Render the lines of the listing as a numbered list, omitting blank lines. Begin at the line that contains "[What's New in SAPUI5 1.99](what-s-new-in-sapui5-1-99-5e35c25.md" and stop after the line that contains "#### 2.4c Strategies".
-- DATASET follows --
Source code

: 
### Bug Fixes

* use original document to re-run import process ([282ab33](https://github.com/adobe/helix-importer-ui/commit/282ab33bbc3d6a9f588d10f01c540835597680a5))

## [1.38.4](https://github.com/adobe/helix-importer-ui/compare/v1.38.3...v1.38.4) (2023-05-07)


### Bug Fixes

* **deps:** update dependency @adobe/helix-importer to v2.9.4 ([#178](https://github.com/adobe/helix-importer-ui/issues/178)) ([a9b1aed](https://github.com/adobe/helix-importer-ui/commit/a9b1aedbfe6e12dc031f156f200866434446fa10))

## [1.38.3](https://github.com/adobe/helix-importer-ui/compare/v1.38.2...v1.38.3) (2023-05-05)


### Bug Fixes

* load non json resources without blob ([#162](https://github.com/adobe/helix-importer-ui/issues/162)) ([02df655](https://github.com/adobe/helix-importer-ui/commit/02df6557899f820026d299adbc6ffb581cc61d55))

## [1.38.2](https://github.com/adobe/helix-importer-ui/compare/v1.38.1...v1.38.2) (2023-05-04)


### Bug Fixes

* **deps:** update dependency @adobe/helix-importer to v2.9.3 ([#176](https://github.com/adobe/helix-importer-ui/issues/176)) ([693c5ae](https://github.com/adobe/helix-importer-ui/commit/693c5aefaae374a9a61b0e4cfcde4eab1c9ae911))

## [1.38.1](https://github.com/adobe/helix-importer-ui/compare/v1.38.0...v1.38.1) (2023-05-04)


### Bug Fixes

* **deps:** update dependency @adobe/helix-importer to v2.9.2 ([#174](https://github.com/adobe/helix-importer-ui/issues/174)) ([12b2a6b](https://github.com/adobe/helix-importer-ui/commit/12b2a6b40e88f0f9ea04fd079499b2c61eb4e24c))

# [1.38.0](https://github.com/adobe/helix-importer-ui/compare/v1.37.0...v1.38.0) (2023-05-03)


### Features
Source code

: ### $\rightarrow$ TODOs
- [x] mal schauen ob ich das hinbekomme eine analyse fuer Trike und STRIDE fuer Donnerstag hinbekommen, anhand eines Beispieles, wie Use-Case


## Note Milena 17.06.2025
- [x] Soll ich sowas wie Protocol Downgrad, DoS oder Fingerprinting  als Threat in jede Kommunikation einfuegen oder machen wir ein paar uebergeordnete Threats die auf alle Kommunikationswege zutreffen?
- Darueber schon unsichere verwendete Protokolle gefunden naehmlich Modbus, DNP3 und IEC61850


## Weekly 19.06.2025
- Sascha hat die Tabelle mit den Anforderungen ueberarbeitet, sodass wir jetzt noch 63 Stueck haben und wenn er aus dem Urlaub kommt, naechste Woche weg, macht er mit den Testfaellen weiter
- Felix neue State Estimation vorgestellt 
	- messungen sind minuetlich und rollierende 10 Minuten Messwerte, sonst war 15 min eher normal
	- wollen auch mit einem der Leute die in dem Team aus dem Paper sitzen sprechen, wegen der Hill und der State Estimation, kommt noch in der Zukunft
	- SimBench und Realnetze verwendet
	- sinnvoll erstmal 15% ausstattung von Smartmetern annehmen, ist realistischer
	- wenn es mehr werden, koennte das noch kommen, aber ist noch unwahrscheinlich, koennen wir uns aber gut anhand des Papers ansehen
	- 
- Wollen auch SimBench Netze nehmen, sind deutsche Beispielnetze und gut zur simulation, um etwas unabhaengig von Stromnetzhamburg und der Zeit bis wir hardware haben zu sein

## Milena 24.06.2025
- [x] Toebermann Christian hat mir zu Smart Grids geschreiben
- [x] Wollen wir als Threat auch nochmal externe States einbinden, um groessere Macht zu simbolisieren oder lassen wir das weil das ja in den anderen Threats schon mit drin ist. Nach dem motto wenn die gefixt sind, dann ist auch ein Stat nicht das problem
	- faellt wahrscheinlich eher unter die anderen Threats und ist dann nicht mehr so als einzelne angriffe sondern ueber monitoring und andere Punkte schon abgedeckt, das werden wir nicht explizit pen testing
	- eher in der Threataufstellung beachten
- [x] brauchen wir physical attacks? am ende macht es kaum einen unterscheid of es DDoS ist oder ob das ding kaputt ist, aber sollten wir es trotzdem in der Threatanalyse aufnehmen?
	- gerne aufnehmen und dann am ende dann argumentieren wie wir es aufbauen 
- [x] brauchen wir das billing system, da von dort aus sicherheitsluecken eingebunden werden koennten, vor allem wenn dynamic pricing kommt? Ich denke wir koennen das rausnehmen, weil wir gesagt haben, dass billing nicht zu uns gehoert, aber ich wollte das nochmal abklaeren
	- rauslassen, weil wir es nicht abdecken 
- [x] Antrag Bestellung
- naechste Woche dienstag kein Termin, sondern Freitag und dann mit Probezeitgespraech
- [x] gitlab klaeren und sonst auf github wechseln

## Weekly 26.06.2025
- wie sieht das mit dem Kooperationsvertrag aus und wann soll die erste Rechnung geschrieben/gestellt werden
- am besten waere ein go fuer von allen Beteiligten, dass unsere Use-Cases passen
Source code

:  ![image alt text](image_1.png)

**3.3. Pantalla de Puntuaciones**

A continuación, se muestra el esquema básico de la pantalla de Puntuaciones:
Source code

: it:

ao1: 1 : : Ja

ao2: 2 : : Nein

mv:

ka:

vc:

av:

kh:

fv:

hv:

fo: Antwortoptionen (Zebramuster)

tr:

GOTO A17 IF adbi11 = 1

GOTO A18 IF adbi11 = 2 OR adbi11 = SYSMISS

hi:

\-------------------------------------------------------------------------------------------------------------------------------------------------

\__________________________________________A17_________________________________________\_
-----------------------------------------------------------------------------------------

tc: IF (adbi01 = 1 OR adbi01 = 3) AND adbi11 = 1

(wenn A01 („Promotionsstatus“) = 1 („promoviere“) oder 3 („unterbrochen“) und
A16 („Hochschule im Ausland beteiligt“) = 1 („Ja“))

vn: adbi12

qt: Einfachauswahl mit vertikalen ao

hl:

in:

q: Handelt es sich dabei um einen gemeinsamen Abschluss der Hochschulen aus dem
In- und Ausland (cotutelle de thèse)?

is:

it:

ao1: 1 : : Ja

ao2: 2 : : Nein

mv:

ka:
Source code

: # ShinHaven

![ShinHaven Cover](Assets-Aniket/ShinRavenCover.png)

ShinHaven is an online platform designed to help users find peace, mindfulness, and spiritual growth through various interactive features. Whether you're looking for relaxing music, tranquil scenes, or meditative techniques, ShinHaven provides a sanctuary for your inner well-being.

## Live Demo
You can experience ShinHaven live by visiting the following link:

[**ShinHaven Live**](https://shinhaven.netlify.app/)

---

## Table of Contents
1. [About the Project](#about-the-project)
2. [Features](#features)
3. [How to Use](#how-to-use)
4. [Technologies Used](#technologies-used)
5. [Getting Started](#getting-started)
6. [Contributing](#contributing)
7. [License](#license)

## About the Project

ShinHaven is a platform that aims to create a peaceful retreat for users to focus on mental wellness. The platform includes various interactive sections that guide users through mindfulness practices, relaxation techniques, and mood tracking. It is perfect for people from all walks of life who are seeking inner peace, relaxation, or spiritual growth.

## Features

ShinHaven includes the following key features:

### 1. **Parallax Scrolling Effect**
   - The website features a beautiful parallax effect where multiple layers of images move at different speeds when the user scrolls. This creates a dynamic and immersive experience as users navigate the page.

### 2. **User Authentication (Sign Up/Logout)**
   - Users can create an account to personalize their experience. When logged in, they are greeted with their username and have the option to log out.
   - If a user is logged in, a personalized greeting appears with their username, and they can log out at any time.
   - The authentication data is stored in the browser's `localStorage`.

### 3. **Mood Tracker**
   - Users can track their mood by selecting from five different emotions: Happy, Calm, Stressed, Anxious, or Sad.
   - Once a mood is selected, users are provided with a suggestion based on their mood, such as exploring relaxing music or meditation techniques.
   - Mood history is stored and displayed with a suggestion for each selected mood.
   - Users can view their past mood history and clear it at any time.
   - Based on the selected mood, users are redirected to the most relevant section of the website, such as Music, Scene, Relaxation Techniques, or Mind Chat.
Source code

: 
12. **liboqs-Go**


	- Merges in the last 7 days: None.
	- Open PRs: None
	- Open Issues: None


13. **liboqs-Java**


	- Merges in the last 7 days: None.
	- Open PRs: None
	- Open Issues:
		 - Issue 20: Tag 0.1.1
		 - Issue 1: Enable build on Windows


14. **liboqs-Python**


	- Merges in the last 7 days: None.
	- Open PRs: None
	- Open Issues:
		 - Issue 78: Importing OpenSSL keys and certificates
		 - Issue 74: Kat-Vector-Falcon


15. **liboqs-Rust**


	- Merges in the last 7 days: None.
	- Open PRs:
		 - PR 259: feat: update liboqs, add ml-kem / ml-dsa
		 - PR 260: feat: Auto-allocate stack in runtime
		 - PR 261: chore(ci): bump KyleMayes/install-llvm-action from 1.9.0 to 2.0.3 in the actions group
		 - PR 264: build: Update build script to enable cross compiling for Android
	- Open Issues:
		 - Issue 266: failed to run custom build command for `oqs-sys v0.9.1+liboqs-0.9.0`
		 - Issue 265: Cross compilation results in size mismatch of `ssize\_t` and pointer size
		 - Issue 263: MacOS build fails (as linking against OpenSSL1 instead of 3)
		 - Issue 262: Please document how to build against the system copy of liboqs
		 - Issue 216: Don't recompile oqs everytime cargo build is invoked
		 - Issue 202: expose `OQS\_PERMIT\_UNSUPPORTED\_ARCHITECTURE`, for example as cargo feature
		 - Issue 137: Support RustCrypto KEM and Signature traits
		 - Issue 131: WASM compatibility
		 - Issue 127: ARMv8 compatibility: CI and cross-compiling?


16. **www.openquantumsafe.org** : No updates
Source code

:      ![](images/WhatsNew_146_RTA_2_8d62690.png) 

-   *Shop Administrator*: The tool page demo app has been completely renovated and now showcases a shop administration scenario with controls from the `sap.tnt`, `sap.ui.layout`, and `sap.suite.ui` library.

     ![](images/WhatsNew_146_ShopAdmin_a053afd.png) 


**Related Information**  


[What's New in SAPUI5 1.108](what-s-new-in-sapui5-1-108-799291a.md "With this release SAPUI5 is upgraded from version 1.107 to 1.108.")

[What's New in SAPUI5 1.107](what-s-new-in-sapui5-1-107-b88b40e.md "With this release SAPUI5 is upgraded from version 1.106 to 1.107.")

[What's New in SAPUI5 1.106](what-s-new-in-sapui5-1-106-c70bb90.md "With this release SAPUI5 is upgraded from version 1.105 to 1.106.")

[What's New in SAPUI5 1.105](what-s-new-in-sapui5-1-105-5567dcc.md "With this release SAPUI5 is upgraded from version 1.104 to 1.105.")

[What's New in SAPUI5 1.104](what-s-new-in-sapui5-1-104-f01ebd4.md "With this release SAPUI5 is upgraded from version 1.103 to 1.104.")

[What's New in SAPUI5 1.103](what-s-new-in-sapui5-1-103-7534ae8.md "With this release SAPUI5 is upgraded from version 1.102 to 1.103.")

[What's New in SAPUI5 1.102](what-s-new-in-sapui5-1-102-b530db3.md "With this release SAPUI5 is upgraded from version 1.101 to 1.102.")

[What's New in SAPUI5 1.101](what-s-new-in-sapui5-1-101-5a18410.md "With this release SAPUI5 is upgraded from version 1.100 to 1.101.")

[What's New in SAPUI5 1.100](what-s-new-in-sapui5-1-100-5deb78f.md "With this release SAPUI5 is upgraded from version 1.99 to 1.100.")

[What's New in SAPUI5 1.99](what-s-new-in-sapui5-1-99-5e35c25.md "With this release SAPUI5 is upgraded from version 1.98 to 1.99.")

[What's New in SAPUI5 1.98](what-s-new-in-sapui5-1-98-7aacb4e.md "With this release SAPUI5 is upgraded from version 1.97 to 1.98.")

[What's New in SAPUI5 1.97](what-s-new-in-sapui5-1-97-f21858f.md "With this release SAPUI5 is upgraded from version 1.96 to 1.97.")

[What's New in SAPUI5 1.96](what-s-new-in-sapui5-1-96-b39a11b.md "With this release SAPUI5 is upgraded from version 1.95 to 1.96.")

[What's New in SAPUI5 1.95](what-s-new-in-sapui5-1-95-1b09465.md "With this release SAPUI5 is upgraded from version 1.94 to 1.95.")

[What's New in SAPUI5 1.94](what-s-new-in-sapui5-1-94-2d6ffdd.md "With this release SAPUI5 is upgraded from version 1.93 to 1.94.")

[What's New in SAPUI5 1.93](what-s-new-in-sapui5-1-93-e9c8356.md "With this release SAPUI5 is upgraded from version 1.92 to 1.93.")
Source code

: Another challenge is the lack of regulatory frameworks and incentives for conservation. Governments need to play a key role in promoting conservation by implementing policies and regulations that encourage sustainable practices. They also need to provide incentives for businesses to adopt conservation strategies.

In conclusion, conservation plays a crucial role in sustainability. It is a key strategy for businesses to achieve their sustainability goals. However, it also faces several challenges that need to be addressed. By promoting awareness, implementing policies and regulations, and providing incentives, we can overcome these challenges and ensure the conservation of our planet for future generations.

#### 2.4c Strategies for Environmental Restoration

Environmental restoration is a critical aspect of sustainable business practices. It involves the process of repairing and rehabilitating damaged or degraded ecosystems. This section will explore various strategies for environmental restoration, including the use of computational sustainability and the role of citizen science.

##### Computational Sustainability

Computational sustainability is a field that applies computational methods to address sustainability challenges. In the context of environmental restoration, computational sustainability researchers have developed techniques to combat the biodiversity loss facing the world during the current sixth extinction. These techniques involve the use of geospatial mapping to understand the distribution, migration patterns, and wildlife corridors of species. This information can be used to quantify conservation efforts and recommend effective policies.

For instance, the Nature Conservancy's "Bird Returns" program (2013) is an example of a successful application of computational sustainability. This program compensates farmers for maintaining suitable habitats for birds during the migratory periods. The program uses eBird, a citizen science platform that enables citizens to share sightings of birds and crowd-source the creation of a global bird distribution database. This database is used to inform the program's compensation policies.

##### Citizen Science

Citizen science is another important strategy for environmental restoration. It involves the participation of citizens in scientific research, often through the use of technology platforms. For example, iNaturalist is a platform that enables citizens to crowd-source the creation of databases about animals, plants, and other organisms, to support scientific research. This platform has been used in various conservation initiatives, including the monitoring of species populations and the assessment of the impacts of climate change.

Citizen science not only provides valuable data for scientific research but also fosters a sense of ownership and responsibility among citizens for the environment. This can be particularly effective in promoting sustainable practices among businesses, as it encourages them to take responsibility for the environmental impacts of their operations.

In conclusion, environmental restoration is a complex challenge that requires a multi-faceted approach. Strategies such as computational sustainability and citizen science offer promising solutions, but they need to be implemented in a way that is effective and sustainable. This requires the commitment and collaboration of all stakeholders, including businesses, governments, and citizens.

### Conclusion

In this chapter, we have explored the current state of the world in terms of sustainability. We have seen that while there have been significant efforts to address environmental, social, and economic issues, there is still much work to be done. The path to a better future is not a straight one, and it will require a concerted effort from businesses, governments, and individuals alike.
-- DATASET concluded --
ANSWER TO THIS PROBLEM -
1. [What's New in SAPUI5 1.99](what-s-new-in-sapui5-1-99-5e35c25.md "With this release SAPUI5 is upgraded from version 1.98 to 1.99.")
2. [What's New in SAPUI5 1.98](what-s-new-in-sapui5-1-98-7aacb4e.md "With this release SAPUI5 is upgraded from version 1.97 to 1.98.")
3. [What's New in SAPUI5 1.97](what-s-new-in-sapui5-1-97-f21858f.md "With this release SAPUI5 is upgraded from version 1.96 to 1.97.")
4. [What's New in SAPUI5 1.96](what-s-new-in-sapui5-1-96-b39a11b.md "With this release SAPUI5 is upgraded from version 1.95 to 1.96.")
5. [What's New in SAPUI5 1.95](what-s-new-in-sapui5-1-95-1b09465.md "With this release SAPUI5 is upgraded from version 1.94 to 1.95.")
6. [What's New in SAPUI5 1.94](what-s-new-in-sapui5-1-94-2d6ffdd.md "With this release SAPUI5 is upgraded from version 1.93 to 1.94.")
7. [What's New in SAPUI5 1.93](what-s-new-in-sapui5-1-93-e9c8356.md "With this release SAPUI5 is upgraded from version 1.92 to 1.93.")
8. Source code
9. : Another challenge is the lack of regulatory frameworks and incentives for conservation. Governments need to play a key role in promoting conservation by implementing policies and regulations that encourage sustainable practices. They also need to provide incentives for businesses to adopt conservation strategies.
10. In conclusion, conservation plays a crucial role in sustainability. It is a key strategy for businesses to achieve their sustainability goals. However, it also faces several challenges that need to be addressed. By promoting awareness, implementing policies and regulations, and providing incentives, we can overcome these challenges and ensure the conservation of our planet for future generations.
11. #### 2.4c Strategies for Environmental Restoration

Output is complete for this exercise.